Award-winning writer Kathy Widenhouse has helped hundreds of nonprofits and writers produce successful content and has gained 600K+ views for her writing tutorials. She is the author of 9 books. See more of Kathy’s content here.
One of the best ways to write persuasively is by repetition – saying an idea more than once.
It’s a simple technique, but not simplistic. There are different ways to repeat an idea in order to persuade your reader and bring her over to your way of thinking. But you cannot write repetitively on auto pilot and expect to be persuasive.
Rather, handle with care.
It’s not just theory. Studies reveal a psychological basis for the power of repetition.
Think about what happens when you enter the grocery store. Perhaps you start your shopping in the dairy section, followed by the cereal, then the condiments aisle – every time – because you are familiar with the store layout and know where to find your favorite items.
The phenomenon is called “The Familiarity Principle,” developed by research psychologist Robert Zajonc. The more you are exposed to an idea – the more it is repeated – the more familiar it becomes. We have a preference for people, tasks, and ideas merely because they are familiar.
And get this: we fear what may be new or different.
Enter in the value of repeating an idea. When you’re exposed to a concept more than once, your mind begins to think “this feels familiar” or “this must be true” because you’ve heard it before. Competing ideas take a back seat. As you hear the idea again and again, it becomes easier to understand and accept. Understanding is often taken as truth – and truth is persuasive.
Let’s switch gears from the why (you’re convinced, right?) to the how.

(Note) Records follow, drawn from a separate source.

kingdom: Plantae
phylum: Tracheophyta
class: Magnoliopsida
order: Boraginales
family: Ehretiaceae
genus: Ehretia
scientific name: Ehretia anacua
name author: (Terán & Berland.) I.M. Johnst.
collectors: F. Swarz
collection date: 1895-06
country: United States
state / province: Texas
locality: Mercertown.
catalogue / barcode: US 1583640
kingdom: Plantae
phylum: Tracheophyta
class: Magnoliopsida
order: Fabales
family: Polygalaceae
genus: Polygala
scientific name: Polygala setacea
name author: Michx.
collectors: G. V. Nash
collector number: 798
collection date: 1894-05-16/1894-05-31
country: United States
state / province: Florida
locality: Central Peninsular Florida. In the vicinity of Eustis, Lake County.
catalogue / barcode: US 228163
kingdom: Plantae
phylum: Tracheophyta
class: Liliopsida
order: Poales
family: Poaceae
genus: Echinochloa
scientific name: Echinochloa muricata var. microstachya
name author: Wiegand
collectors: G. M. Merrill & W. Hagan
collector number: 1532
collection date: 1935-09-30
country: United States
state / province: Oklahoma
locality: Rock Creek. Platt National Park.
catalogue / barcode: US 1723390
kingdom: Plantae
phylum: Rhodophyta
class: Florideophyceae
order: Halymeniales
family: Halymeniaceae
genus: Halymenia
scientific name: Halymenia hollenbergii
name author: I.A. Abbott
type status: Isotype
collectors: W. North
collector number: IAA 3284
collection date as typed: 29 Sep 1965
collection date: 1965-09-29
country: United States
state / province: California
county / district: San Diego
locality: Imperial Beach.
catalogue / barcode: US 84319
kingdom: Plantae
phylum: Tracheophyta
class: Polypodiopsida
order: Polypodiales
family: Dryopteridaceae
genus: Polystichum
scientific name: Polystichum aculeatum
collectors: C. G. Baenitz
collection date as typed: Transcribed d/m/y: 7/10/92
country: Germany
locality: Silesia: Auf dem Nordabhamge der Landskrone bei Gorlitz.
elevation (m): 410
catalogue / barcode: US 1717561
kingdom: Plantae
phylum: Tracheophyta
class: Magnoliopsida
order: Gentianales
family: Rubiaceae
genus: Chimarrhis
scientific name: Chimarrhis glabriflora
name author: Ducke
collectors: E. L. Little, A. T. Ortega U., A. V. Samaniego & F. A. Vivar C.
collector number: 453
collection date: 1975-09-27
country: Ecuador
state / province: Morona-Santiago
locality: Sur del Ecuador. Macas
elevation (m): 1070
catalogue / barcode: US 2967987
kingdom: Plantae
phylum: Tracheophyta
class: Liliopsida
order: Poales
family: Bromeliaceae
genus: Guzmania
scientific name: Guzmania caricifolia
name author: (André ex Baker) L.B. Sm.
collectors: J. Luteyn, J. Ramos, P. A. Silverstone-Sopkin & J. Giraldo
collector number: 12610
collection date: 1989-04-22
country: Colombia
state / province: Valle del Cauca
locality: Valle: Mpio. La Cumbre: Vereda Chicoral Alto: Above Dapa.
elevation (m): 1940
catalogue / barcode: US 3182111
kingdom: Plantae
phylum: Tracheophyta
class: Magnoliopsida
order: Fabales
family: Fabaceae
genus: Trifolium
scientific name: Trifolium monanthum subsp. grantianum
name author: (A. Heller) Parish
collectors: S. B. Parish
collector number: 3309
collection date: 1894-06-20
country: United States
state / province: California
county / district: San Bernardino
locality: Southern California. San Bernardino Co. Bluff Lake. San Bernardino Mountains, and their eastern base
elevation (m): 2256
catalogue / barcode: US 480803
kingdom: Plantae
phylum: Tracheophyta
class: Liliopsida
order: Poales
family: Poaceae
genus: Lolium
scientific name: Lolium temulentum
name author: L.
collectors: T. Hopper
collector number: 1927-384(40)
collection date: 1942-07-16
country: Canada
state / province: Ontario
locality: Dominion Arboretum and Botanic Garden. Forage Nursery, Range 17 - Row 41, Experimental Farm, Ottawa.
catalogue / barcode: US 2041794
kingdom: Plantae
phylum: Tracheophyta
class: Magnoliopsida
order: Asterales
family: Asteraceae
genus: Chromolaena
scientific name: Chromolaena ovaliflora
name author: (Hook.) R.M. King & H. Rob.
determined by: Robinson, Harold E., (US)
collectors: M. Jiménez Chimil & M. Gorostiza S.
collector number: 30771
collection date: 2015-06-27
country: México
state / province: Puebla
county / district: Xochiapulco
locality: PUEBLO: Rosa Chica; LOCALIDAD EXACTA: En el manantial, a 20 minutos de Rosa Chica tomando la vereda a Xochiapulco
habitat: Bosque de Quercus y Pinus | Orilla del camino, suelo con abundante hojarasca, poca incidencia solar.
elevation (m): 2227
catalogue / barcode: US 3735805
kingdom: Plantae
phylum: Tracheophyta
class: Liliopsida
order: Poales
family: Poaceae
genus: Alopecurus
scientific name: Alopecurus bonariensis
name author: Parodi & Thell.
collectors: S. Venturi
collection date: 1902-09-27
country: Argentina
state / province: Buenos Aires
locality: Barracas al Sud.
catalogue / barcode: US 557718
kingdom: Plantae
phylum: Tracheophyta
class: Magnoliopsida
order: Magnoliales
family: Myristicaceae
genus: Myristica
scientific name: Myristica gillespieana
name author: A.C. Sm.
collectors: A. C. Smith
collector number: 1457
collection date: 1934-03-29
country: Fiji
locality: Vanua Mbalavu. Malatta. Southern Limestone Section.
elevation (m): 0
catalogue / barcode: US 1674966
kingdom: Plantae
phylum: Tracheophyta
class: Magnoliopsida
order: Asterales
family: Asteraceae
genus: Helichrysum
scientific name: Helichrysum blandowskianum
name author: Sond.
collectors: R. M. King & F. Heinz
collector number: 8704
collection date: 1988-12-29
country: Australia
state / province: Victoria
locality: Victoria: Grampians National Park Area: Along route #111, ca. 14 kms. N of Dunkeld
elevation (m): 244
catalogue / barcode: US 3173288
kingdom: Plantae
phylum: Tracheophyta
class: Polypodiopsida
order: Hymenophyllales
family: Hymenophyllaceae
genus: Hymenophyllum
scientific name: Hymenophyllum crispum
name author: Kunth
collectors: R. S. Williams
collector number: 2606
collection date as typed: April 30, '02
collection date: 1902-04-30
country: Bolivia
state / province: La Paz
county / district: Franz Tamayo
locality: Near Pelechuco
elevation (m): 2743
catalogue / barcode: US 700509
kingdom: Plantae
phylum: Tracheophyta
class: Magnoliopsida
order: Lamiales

Yes, I’m talking about your keyword – the catch term or phrase that is central to your piece. In this post, the keyword is “repetition” – used 4 times (including just now.). Use yours strategically: in the title, in the first paragraph, and in one or more subheads. Don’t overdo. Instead …
Find words or phrases that convey the same idea as your
keyword. For instance, in place of my keyword, I use variations like repeat,
over and over, again, more, and restate. Become best friends with your
thesaurus. Here's another way to repeat your idea without using the same word.
The fancy word is anaphora – that is, repeating a word or set words at the beginning of sections or clauses, like a refrain. A classic example is Dr. Martin Luther King, Jr.’s 1963 “I Have a Dream” speech, in which he restated the phrase “I have a dream” eight times.
Make your point in several different ways with different devices: tell a story. Cite a statistic. Quote a celebrity. Provide a compare/contrast illustration. Use a metaphor.
If you repeat a word or phrase too much, you run the risk of appearing amateurish.
If you repeat an idea too much you can alienate your reader, say social psychologists John T. Cacioppo and Richard E. Petty. Their studies in the 1970s and 1980s found that repeating too much made readers disagree, perhaps as a defense.
You can work around this by purposely offering an opposing view or pointing out obstacles, as I’m doing right now. By raising objections, you tell the whole truth.
Which in the end, helps persuade your reader – the whole point of repeating yourself, anyway.